Description

Between 2008 and 2011, Larry Towell presented a moving and in-depth look at Afghanistan, an examination of survival, exile, loss, and recuperation. He captured the war from a variety of perspectives—from military camps to domestic interiors—and depicted U.S. and British soldiers, landmine victims, ordinary Afghan citizens, cityscapes, recreation, addiction, and weaponry, as well as a rare series of Taliban portraits.

If there's one theme that connects all my work, I think it's that of landlessness; how land makes people into who they are and what happens to them when they lose it and thus lose their identities

Larry Towell
© Larry Towell | Magnum Photos

Larry Towell's experience as a poet and a folk musician have done much to shape his personal style. The son of a car repairman, Towell grew up in a large family in rural Ontario, Canada. During studies in visual arts at Toronto’s York University, he was given a camera and taught how to process black and white film.

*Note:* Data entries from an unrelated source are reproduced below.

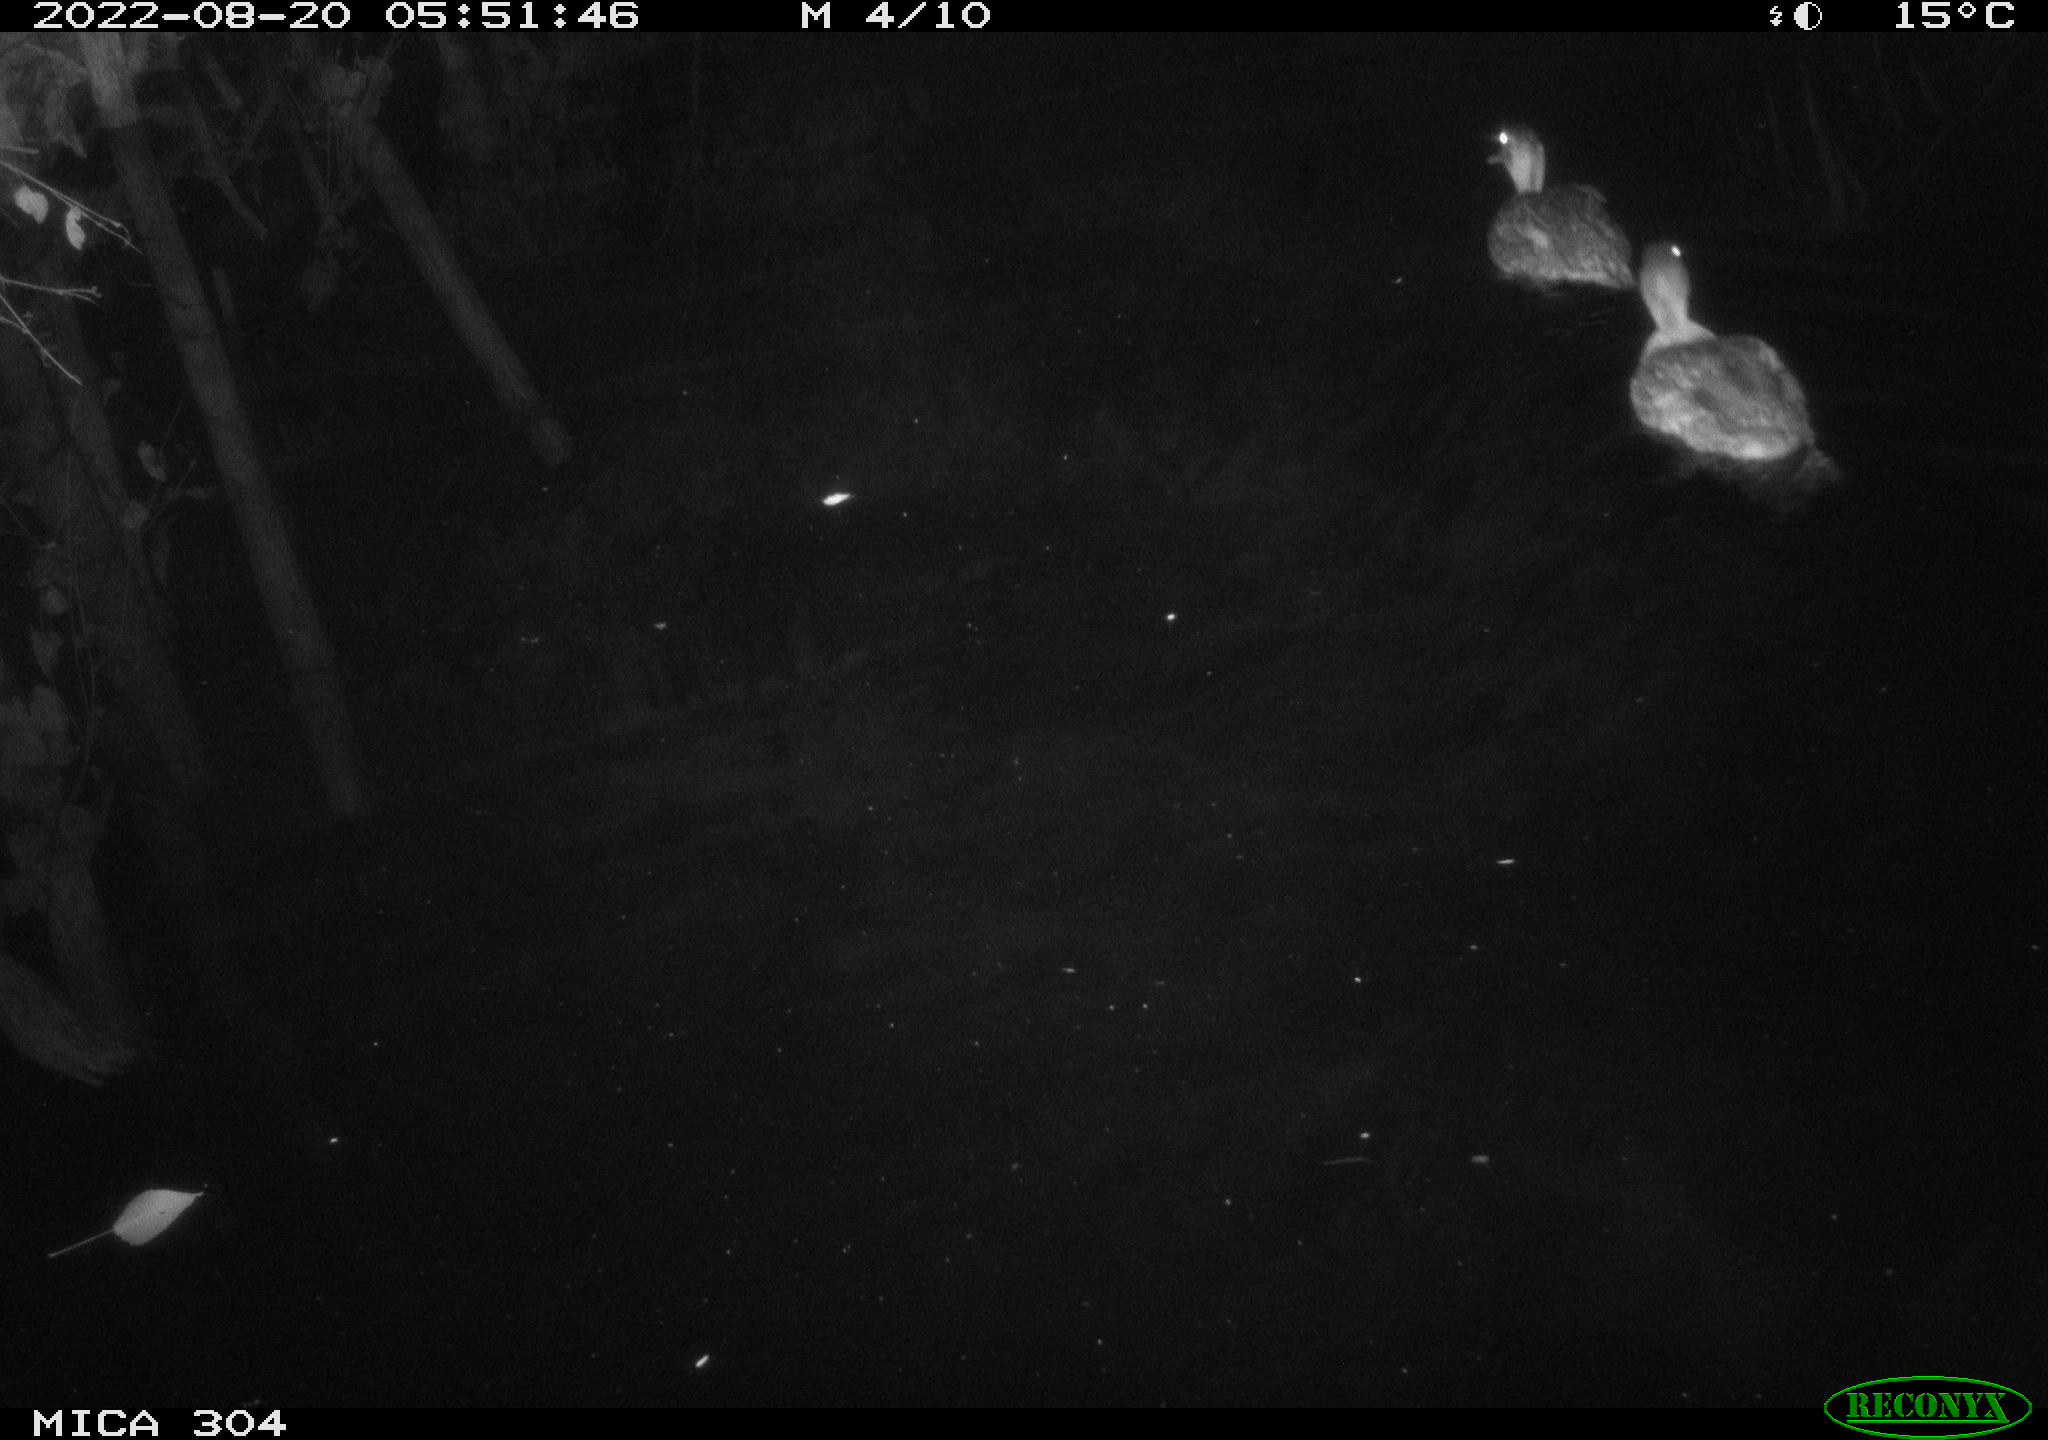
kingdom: Animalia
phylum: Chordata
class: Aves
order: Anseriformes
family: Anatidae
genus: Mareca
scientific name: Mareca strepera
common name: Gadwall
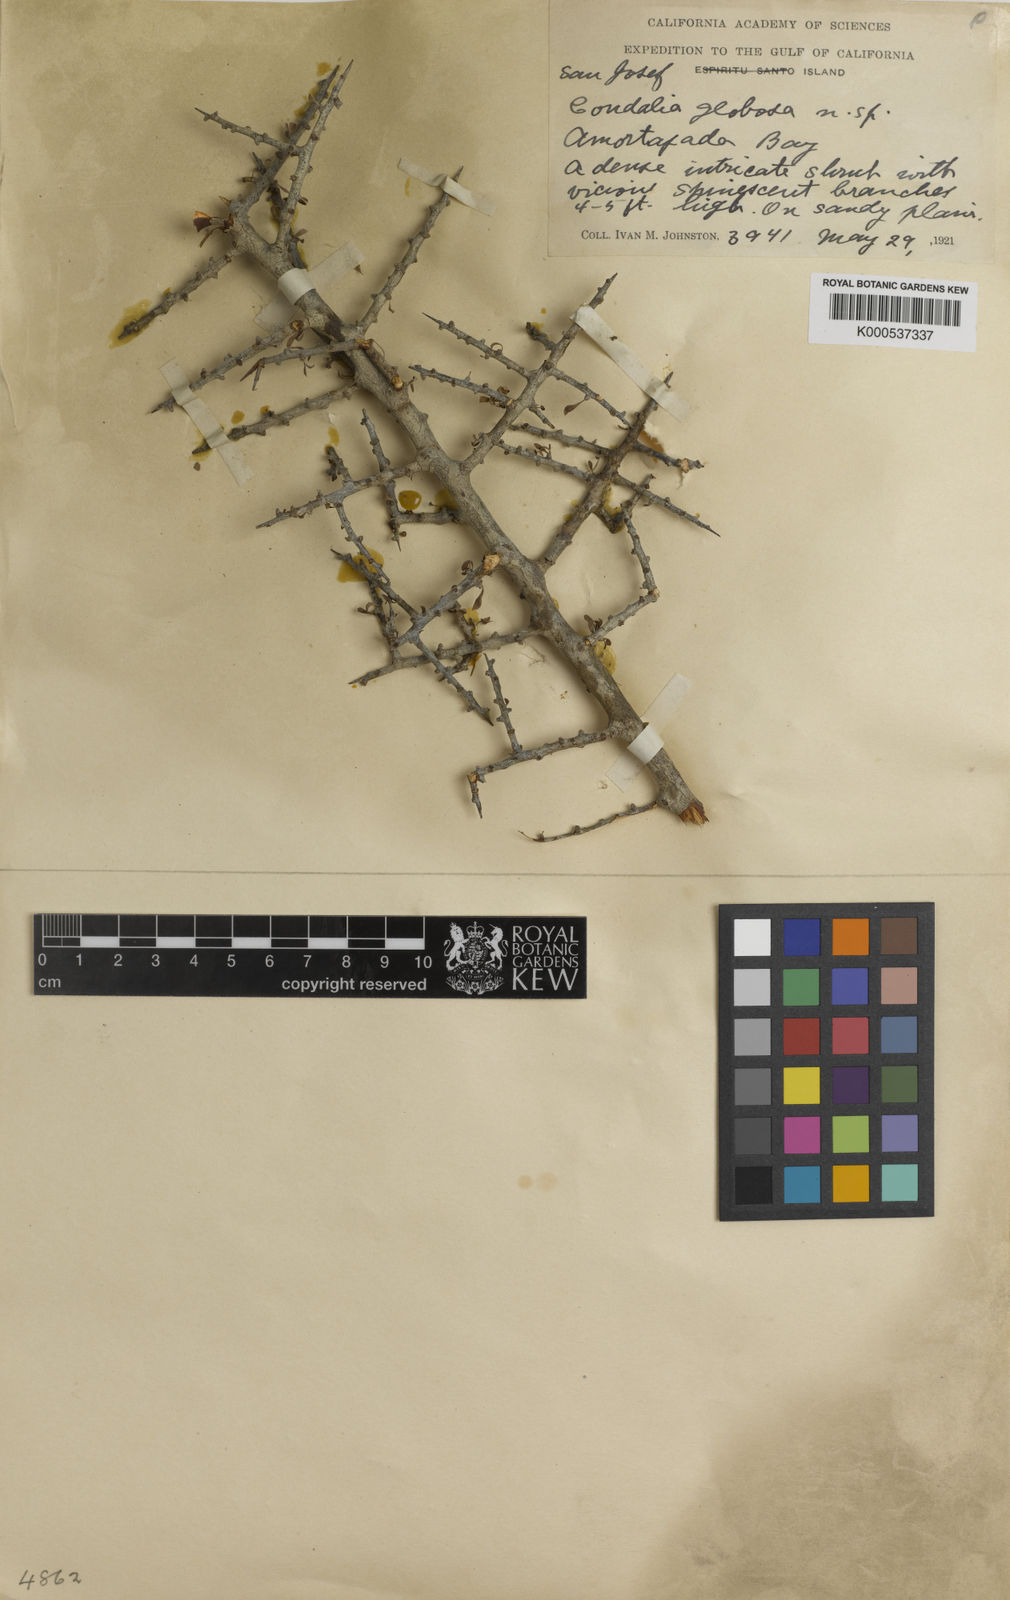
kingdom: Plantae
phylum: Tracheophyta
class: Magnoliopsida
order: Rosales
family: Rhamnaceae
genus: Condalia
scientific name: Condalia globosa
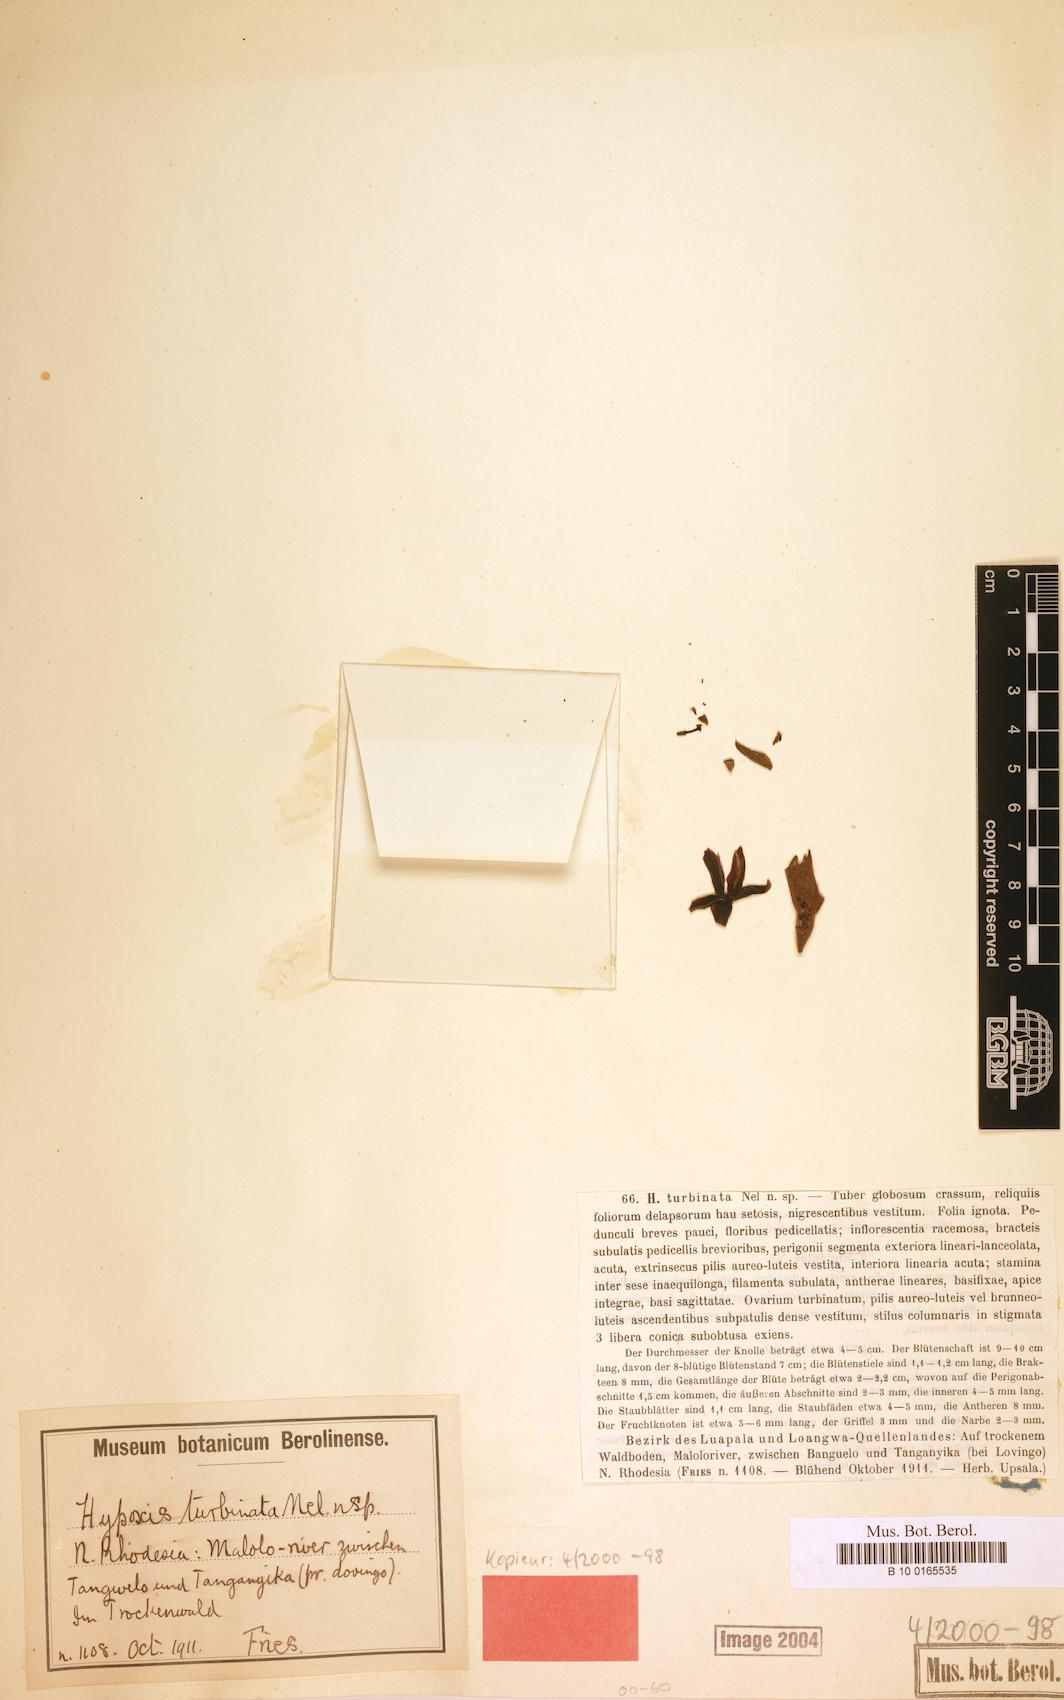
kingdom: Plantae
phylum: Tracheophyta
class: Liliopsida
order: Asparagales
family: Hypoxidaceae
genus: Hypoxis
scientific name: Hypoxis goetzei
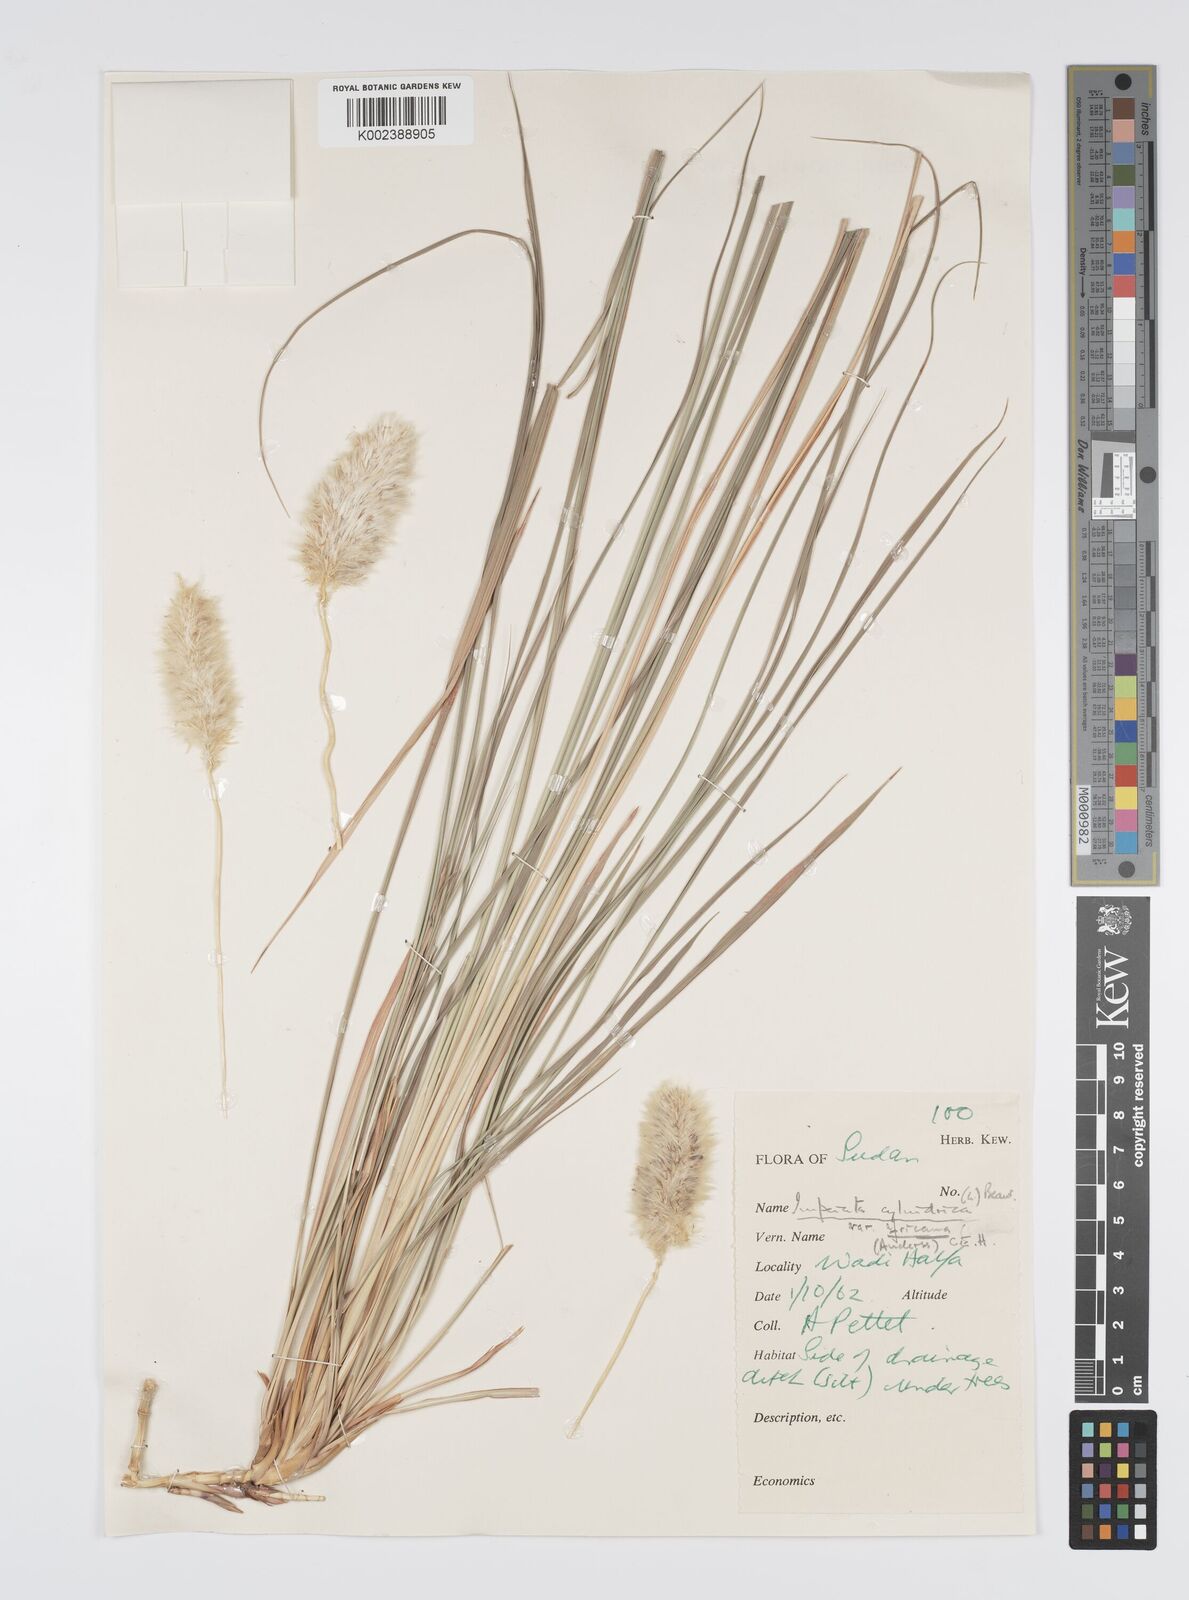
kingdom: Plantae
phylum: Tracheophyta
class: Liliopsida
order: Poales
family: Poaceae
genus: Imperata
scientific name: Imperata cylindrica
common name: Cogongrass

In 1984, he became a freelance photographer and writer focusing on the dispossessed, exile and peasant rebellion. Significant bodies of work include the Nicaraguan Contra war, the relatives of the disappeared in Guatemala, ten years of reportage in El Salvador, and an 11-year project on the Mennonite migrant workers of Mexico. He became a Magnum nominee in 1988 and a full member in 1993.